Education, a solution for the future of the country and its people. A simple idea, even an obvious one, that can be found in the most diverse traditions. For example, John Paul II expressed in 1987: “Stable and fairly remunerated work has, more than any other subsidy, the possibility of reversing that circular process that you have called repetition of poverty. This possibility is realized, however, only if the worker reaches a certain minimum degree of education and job training, and has the opportunity to also give it to his children. And it is here, where we are touching the neuralgic point of the whole problem: education, master key of the future, way of integration of the marginalized, soul of social dynamism, right and essential duty of the human person.


The logic of this idea is not new; we can find it, for example, in the writings of Baron Maurice de Hirsch, a forgotten figure in our history, who in 1873 pointed out that: “poverty originates from the lack of education, and only the education and training of the new generations they will be able to remedy this unfortunate situation. “

Almost 150 years later, two Nobel Laureates in economics provide us with the same answer:

Milton Friedman, 1976 Nobel Prize winner in Economics, once declared that “better education offers a hope of narrowing the gap between the most and least-skilled workers, of defending ourselves against the prospect of a society divided between rich and poor, of a society of classes in which an educated elite supports a permanent class of unemployed ”.


Theodore Schultz, Nobel Prize in Economics 1979, explained why. In his view, education is the main engine of social mobility, since income differences between people are related to differences in access to education, which increases their capacities to perform productive jobs.

Let us return to our contemporaneity. On July 18, 2018, I had the honor of presenting Father Pedro Opeka with the Doctorate Honoris Causa from UCEMA. During the ceremony, Father Opeka said that “the real help comes from education for work, for undertaking and doing,” to which he added: “In Akamasoa our people have understood that only with work, and the schooling of children and young people, we will get out of poverty.

Education for work. How to do it? As I propose in the Education for Work column, the German dual education system may be the answer.
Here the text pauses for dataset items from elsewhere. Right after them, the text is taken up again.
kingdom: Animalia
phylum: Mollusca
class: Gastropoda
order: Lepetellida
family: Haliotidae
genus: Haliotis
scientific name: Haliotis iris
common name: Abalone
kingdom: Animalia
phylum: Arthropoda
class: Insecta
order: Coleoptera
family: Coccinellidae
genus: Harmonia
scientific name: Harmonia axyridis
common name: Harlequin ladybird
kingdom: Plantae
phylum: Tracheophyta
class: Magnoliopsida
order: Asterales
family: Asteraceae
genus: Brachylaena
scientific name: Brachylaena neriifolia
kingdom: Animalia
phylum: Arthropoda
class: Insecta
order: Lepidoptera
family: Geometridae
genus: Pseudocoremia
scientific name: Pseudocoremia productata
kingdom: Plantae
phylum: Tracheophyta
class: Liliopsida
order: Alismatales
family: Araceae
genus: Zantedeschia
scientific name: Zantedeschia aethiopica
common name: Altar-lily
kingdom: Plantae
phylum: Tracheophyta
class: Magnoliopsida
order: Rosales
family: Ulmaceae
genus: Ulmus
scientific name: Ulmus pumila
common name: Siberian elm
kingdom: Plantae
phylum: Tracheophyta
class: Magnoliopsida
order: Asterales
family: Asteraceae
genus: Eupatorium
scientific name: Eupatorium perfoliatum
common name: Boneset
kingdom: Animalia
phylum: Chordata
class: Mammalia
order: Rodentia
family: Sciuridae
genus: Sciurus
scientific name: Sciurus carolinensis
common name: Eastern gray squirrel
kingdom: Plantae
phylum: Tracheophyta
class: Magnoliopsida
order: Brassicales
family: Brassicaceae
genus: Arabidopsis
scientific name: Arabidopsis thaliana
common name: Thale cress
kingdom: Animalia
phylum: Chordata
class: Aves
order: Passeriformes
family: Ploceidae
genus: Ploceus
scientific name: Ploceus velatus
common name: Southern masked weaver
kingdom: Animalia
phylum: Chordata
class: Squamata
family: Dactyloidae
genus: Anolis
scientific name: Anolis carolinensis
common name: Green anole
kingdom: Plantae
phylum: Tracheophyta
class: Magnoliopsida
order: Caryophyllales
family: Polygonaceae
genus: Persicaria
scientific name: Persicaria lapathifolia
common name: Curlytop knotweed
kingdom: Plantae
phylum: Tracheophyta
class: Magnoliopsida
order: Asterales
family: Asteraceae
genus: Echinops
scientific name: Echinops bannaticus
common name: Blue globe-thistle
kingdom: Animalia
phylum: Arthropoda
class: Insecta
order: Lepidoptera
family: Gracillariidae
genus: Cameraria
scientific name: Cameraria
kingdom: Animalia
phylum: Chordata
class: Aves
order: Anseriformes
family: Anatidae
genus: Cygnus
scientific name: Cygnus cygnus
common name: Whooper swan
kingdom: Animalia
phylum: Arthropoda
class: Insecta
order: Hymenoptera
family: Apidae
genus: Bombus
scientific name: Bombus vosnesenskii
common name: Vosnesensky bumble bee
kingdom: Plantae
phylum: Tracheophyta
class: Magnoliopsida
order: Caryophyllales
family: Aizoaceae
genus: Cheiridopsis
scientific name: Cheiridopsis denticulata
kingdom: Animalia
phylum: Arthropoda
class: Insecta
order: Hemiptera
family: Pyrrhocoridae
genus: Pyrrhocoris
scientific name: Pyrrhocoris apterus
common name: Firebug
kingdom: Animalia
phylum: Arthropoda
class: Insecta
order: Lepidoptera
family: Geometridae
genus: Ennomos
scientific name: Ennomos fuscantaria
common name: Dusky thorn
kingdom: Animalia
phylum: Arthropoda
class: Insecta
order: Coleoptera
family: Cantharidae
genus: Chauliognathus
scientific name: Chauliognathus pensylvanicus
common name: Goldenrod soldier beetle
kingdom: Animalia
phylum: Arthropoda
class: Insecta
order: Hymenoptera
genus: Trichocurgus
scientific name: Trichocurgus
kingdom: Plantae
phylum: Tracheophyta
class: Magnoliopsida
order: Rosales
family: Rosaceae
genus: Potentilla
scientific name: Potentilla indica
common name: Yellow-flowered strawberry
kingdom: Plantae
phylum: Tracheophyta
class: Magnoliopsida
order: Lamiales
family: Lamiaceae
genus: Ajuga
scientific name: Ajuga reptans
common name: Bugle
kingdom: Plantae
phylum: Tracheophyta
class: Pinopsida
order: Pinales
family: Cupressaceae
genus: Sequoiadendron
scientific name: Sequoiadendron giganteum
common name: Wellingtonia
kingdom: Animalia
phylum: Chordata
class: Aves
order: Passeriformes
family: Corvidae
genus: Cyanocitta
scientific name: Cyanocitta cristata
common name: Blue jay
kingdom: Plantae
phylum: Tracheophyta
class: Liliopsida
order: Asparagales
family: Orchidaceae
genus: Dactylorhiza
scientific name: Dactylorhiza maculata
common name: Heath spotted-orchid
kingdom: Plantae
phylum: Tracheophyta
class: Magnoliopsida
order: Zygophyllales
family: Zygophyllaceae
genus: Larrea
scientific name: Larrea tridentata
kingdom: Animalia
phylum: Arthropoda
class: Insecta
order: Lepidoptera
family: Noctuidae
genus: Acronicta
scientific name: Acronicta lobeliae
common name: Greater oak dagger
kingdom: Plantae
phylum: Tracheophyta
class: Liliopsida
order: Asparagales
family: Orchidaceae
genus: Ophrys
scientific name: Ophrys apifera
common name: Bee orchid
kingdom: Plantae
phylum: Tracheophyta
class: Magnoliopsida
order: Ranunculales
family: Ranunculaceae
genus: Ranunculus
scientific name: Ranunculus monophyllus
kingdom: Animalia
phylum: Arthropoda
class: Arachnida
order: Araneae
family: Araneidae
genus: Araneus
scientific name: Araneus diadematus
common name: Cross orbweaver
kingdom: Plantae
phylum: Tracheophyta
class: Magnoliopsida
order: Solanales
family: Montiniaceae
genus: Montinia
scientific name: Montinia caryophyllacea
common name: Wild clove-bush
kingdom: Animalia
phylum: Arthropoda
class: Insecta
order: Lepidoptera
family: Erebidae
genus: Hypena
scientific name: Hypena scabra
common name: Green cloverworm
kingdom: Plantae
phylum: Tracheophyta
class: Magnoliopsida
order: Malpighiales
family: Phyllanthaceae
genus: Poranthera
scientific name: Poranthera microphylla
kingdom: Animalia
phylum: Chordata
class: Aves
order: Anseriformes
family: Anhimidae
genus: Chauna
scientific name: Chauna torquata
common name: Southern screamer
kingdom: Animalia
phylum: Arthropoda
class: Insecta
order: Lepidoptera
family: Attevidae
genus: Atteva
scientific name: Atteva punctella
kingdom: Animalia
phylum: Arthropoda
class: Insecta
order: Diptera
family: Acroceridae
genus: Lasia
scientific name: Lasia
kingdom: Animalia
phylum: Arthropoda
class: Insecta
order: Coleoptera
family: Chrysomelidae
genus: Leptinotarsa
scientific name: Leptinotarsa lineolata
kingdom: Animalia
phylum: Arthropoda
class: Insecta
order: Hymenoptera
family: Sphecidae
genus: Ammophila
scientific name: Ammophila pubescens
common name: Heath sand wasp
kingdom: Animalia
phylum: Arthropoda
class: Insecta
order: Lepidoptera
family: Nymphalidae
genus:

In it, students spends many hours acquiring work experience in companies, while attending high school. As the years go by, students increase their time working in the company and reduce the time in school. The result of this is that upon graduation, they can join the company with the technical knowledge and social skills necessary to function in this field. In Germany, two thirds of young people who are not interested or do not qualify for university participate in dual education.

Adapting this dual system to our reality would help incentivize many young people from low-income families not to drop out of secondary school, by facilitating a quick exit to the job market.

Education, but education for work, a possible solution for the future of our country and its people. I think it deserves to be considered.